8 Ağustos 2004 Pazar

Bozcada-Çanakkale


Sabah erkenden kalktık. İlk feribotla, son misafirimiz Kaan (Paray) geldi.


Katıksız bir Bozcaada hayranıdır, gelir gelmez dayanamadı limanda denize girdi.


Hemn sonrasında da, tam karaya çıkacakken tekrar düştü. Bizim kahkahalarımız ve "ne o sudan çıkamıyorsun bakiim" edalarımıza rağmen çocukcağız kötü düştü, kayıkla rıhtımın arasına sıkışmasına ramak kaldı.


Neyse ki ciddi bir sakatlık yok...


Kıkırdayarak Çamlık'a doğru yürüyoruz. Yolda Ercan'larla buluştuk. Sabah erkenden kalkmışlar Tamer'i sinarit avı için Ayazma tarafında bir yere bırakmışlar. Birazdan gidip beraber alacağız.


Sabah kahvaltısı yine aynı poğaçacıdan nevale ve çay, yanında incir reçeli.
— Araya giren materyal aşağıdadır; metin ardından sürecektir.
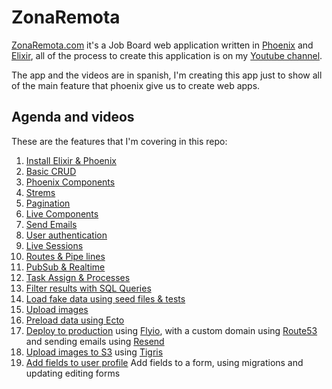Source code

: # ZonaRemota

[ZonaRemota.com](https://ZonaRemota.com) it's a Job Board web application written in [Phoenix](https://phoenixframework.org) and [Elixir](https://elixir-lang.org), all of the process to create this application is on my [Youtube channel](https://www.youtube.com/@joselodev).

The app and the videos are in spanish, I'm creating this app just to show all of the main feature that phoenix give us to create web apps.

## Agenda and videos

These are the features that I'm covering in this repo:

 1. [Install Elixir & Phoenix](https://youtu.be/cWyYmW7aM1M)
 2. [Basic CRUD](https://youtu.be/ADh8tKTD5qU)
 3. [Phoenix Components](https://youtu.be/hTGrvcE2yzk)
 4. [Strems](https://youtu.be/GBkPkatF-T4)
 5. [Pagination](https://youtu.be/ttKKWBMUmgk)
 6. [Live Components](https://youtu.be/V5jtf4sAAfE)
 7. [Send Emails](https://youtu.be/WvieKQH2eIQ)
 8. [User authentication](https://youtu.be/eKugQyoF-IE)
 9. [Live Sessions](https://youtu.be/4oyU7vXzD3w)
 10. [Routes & Pipe lines](https://youtu.be/hOBc1-lyjWs)
 11. [PubSub & Realtime](https://youtu.be/9NDLps4GZFI)
 12. [Task Assign & Processes](https://youtu.be/CR8fuWMEB14) 
 13. [Filter results with SQL Queries](https://youtu.be/nj5jLEX1F4Q)
 14. [Load fake data using seed files & tests](https://youtu.be/qNBMbILef3Q)
 15. [Upload images](https://youtu.be/VGpxKj7pjOQ)
 16. [Preload data using Ecto](https://youtu.be/AyAZRhXXwew)
 17. [Deploy to production](https://youtu.be/D-qVyvQUUIU) using [Flyio](https://fly.io/), with a custom domain using [Route53](https://aws.amazon.com/route53/) and sending emails using [Resend](https://resend.com/)
 18. [Upload images to S3](https://youtu.be/cMKoLZnlfQA) using [Tigris](https://www.tigrisdata.com/docs/sdks/s3/aws-elixir-sdk/)
 19. [Add fields to user profile](https://youtu.be/ZZp0s-oWavY) Add fields to a form, using migrations and updating editing forms
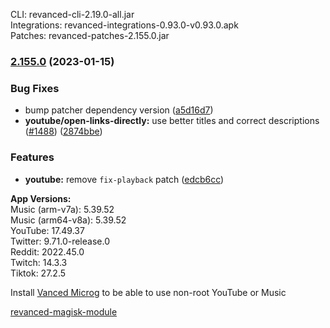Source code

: CLI: revanced-cli-2.19.0-all.jar  
Integrations: revanced-integrations-0.93.0-v0.93.0.apk  
Patches: revanced-patches-2.155.0.jar  

### [2.155.0](https://github.com/revanced/revanced-patches/compare/v2.154.0...v2.155.0) (2023-01-15)
### Bug Fixes
* bump patcher dependency version ([a5d16d7](https://github.com/revanced/revanced-patches/commit/a5d16d7a22168b519180684e0efa3b0450915d7b))
* **youtube/open-links-directly:** use better titles and correct descriptions ([#1488](https://github.com/revanced/revanced-patches/issues/1488)) ([2874bbe](https://github.com/revanced/revanced-patches/commit/2874bbef154d28e56b5928048a255409a956a012))
### Features
* **youtube:** remove `fix-playback` patch ([edcb6cc](https://github.com/revanced/revanced-patches/commit/edcb6cc94961aaebe2df884db3049b2afa79f38f))

  
**App Versions:**  
Music (arm-v7a): 5.39.52  
Music (arm64-v8a): 5.39.52  
YouTube: 17.49.37  
Twitter: 9.71.0-release.0  
Reddit: 2022.45.0  
Twitch: 14.3.3  
Tiktok: 27.2.5  

Install [Vanced Microg](https://github.com/TeamVanced/VancedMicroG/releases) to be able to use non-root YouTube or Music  

[revanced-magisk-module](https://github.com/j-hc/revanced-magisk-module)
Ada Festival sebebiyle kalabalık olduğu için, ilk vapurla dönmeyi düşünüyorlar. Kaan vatandaş usulü gelmiş, "sizle dönebilir miyim? beni Çanakkale'ye atarsınız değil mi?" diye sordu...


Bilakis, memnun oluruz...


Tamer'i aldıktan sonra denize girmeye kumsala gittik, deniz soğukça.


Akşamdan itibaren poyraza döndü. Hemen deniz suyu sıcaklığı değişti. Gerçi çok sert esmiyor ama akıntı da karşıdan gelecek, buradan Boğaz'a kadar olan bölümde orsa orsa tırmalayacağız. Bakalım...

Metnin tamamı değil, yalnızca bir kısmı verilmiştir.